Business valuation becomes more and more important when management of companies needs to make one or another decision. It can be a perfect tool for planning and management of financial and economic sphere. Using of valuation, as well as using a time tracker, can help to raise effectiveness of using of sources and to provide a higher level of safety and control.
If we talk about a complex approach to the process, business valuation according to a common meaning of the notion is setting of a real (market) cost of a functioning company. In other words, the most likely price it can be sold for. Business valuation can include valuation of local divisions of a company, basic funds or facilities.
When we need to evaluate
There are several situations when you will need to evaluate your business:
- Basis for purchase and sale transaction of business or its part
- Cost determination of a mortgage security on a loan
- Investment consideration
- A business plan development
- Necessity of proving of a tax base
What to evaluate?
Different categories of companies can be the subjects of valuation:
- Not big companies for as a single subject of valuation
- Consolidated companies (associations, corporations, holdings)
- Structure branches of companies
- Companies of different legal organization forms
- Banks
- Insurance companies and others
Before making a decision to evaluate a business you should determine the aim of valuation.
Stages of valuation
Business valuation is provided by the following algorithm:
- Gathering of information including time tracker reports on business processes of a company
- Analysis and observation of room of the market where the company is
- Calculations on the basis of different approaches and methods including data from special time tracker reports set by the settings of a time tracker of a company
- Agreement of results got by evaluating using different approaches and methods
- Making a report on valuation
Approaches to business valuation
Nowadays there is a certain methodology of business valuation. There are three different approaches:
- Income approach
- Cost approach
- Comparative approach
Income approach
Income approach works when it is possible to anticipate future profits. It is based on determining of business cost or its parts by counting of current cost of profit expected in the future.
Income of a company is the basis of the cost value of a business. Analytical reports of time trackers show the effectiveness of business processes determining the value of a business.
Cost approach
Cost approach includes two methods:
- Capitalization method
It is based on calculation of efficiency of using of assets including the fact of their profitability.
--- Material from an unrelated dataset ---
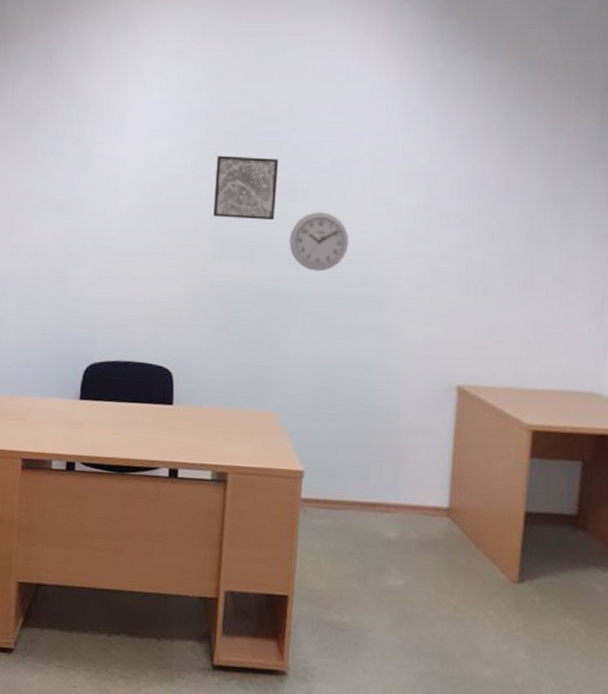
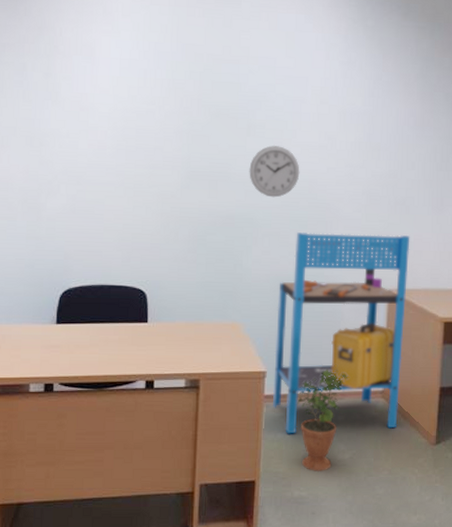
wall art: present [213,155,279,221] -> none [181,93,239,153]
shelving unit: none [310,312,488,556] -> present [272,232,410,434]
potted plant: none [340,471,404,596] -> present [297,365,349,471]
It doesn’t need determining of cost of non-material and material assets. It is used when profits are constant and positive in time.
- Discounted cash flow method
It is based on prediction of future cash flows which come to the current cost at the rate of discount. It doesn’t need determining of cost of non-material and material assets.
Comparative approach
Comparative approach includes three methods:
- Branch indexes method
- Market of fund method
- Deal method
Using of one or other approach depends on specific characteristics of business and will help you to provide correct evaluation of your business.